Excerpted text =
Most audiences today are familiar with the story of Beauty and the Beast, whether it’s from the classic Disney films, TV shows, or from the original 1756 novel by Jeanne-Marie Leprince de Beaumont.

A new reimagining, in the form of a horror film, was just released by Level 33 Entertainment titled Belle. The musical aspect of this tale has become very significant, so while Belle is not a musical, the darker adaptation also welcomed darker music.

The person in charge of the music for Belle was composer Matt Orenstein.

The main challenge for Orenstein became how to create a score that can balance a love story within a horror film. One of the solutions to this, artificial harmonic drones. Orenstein explains, “If you bow them one way, they sound like the wind whistling through glass.

If you bow a little harder, they start to choke, howl, and break. For a movie that vacillates between the romantic and horrific, having access to a sound that could change on a dime was essential.” Orenstein expands on this subject and much more in the below interview.


Bellewww.youtube.com

Editor's Note: This interview has been edited for length and clarity.

No Film School: How would you describe your Belle score?

Matt Orenstein: It’s not a traditional horror score or a traditional fantasy score, but it has elements of both genres. Lots of ethereal textures that turn ugly on a dime, and vice versa.

NFS: What did pre-production look like for you on Belle?

Orenstein: To prep for Belle, the biggest thing I did was I went to Iceland to visit the set and get a sense of the setting in a real, visceral way. This was Max’s idea. He told me if I wanted the score to be as effective as it could be, I had to go and get Iceland in my bones. It’s some of the most fun direction I’ve ever gotten.

I went with the cast and crew to a couple of the locations and stayed out of the way, mostly going on hikes and recording wind sounds, breathing in the clean air (which seemed even cleaner coming from LA), and listening to a kind of silence I don’t think I had ever experienced. There’s no smog there either, so everything just looks clearer and that much more beautiful. Also, the sun stayed out until around midnight … it all truly felt alien. Other than that, I read drafts of the script and had a ton of conversations with Max. He and I kicked some filmic and sonic references back and forth as places to start.

All in all, not a bad way to prep for a score: go on a trip to somewhere new, read and react to exciting screenplays, and talk music and film with your friend and collaborator.

Matt Orenstein standing infront of a painted blue brick wall.Matt Orenstein

NFS: Was there an instrument that you played more than others on the Belle score?

Orenstein: Double bass. I’m trained as a bass player and any compositional instincts I might have come from being a bass player in more settings than I can list. I used the thundering low register of the instrument and bowed some of the more lyrical solos in the middle and higher registers, but I also used other textures to give the score a distinct feel. I played a lot of artificial harmonic drones. If you bow them one way, they sound like the wind whistling through glass. If you bow a little harder, they start to choke, howl, and break.

For a movie that vacillates between the romantic and horrific, having access to a sound that could change on a dime was essential. I bowed the tailpiece … so much of the horror music I love is these weird, abject sounds, and a bowed tailpiece both screeches and rumbles in a primal and alien way. There were earlier drafts of the score where I put a crochet needle in between the strings, hit it, and used the audio from my pickup to get a rattling sound, but that technique only made it into the final score once or twice.

Records =
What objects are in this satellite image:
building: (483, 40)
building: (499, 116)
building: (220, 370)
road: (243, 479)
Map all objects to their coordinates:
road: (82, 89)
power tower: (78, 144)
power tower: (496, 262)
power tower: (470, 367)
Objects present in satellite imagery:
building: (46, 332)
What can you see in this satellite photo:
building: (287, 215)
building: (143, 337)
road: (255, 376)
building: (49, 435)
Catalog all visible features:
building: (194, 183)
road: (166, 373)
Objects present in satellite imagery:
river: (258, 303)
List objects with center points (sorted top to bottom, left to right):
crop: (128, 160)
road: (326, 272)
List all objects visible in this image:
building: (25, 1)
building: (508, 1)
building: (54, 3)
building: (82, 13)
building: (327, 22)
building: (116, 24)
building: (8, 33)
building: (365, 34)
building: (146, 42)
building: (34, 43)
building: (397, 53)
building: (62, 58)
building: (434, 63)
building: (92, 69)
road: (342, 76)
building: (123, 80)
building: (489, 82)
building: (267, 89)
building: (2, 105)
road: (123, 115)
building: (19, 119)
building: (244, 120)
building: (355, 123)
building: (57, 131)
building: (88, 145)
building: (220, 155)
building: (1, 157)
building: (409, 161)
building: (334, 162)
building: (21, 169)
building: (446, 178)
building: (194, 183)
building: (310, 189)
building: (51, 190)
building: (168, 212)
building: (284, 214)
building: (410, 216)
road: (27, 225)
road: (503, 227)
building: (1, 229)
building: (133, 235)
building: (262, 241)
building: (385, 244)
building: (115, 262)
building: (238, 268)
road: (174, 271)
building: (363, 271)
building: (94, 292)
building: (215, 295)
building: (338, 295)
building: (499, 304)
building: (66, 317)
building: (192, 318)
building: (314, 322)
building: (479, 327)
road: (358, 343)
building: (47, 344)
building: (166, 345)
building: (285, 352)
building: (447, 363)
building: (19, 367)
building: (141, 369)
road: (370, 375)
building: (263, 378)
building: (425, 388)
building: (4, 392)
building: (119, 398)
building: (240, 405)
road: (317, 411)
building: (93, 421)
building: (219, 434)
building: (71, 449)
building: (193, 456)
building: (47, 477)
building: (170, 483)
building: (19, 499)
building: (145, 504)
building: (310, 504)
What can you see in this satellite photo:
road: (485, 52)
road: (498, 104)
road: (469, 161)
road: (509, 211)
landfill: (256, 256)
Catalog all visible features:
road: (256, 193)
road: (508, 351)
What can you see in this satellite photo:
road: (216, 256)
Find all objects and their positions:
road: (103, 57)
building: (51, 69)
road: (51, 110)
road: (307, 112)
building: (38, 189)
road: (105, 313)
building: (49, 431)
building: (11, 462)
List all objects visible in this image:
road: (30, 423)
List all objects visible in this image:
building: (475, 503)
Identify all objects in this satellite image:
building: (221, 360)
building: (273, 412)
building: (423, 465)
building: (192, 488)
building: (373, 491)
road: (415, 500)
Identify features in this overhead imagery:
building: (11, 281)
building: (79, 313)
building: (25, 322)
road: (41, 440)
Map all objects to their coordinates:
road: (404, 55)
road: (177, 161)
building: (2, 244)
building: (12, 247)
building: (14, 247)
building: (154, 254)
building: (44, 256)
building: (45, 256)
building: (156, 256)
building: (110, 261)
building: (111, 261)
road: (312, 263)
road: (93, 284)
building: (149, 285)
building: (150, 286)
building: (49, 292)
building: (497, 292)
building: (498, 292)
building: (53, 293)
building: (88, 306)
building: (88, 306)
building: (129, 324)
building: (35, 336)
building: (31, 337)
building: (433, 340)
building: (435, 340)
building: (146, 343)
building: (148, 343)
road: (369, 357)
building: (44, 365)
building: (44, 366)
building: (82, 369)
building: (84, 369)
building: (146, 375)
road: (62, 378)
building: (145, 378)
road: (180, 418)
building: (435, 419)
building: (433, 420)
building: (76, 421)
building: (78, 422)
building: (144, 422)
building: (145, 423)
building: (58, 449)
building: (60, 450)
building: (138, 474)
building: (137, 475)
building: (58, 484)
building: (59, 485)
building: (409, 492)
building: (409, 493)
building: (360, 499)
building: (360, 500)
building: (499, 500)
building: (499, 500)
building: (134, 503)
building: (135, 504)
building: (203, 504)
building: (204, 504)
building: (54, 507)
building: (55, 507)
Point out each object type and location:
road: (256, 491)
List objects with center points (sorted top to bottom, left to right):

Tasks and exercises =
**a.** Give the listing's lines as a numbered list, leaving out blank lines, from its first line through the line holding "road: (326, 272)", both included.
**b.** Please carry the interview about the Belle score further from the point where it stops.

Outputs in order =
**a.**
1. What objects are in this satellite image:
2. building: (483, 40)
3. building: (499, 116)
4. building: (220, 370)
5. road: (243, 479)
6. Map all objects to their coordinates:
7. road: (82, 89)
8. power tower: (78, 144)
9. power tower: (496, 262)
10. power tower: (470, 367)
11. Objects present in satellite imagery:
12. building: (46, 332)
13. What can you see in this satellite photo:
14. building: (287, 215)
15. building: (143, 337)
16. road: (255, 376)
17. building: (49, 435)
18. Catalog all visible features:
19. building: (194, 183)
20. road: (166, 373)
21. Objects present in satellite imagery:
22. river: (258, 303)
23. List objects with center points (sorted top to bottom, left to right):
24. crop: (128, 160)
25. road: (326, 272)

**b.**
I scored the whole movie in my living room using mostly sample libraries and a handful of analog synths, so I had to be resourceful in finding ways to give the score its own identity in ways that matched the picture. And since the bass takes up a lot of literal space in my apartment and in my life, it seemed like a pretty good place to start.

NFS: Belle is a retelling of the famous Beauty and the Beast. What were your initial thoughts when you first heard there was going to be a darker, horror version?

Orenstein: I guess I was intrigued and impressed that my old friend was making it. I was also surprised no one had done it yet (there was that Beauty and the Beast procedural TV show that came out a while ago, but that was the closest thing I knew of). Max and I grew up together in the Twin Cities but hadn’t communicated very much since we both left for college. The spring before I decided to move to LA, I got a Facebook message from him asking me to check out the trailer for an Icelandic take on Beauty and the Beast he was making. I remember how striking it all looked, and being really impressed that in the years since we left Minneapolis Max had put himself in a position to make something like this.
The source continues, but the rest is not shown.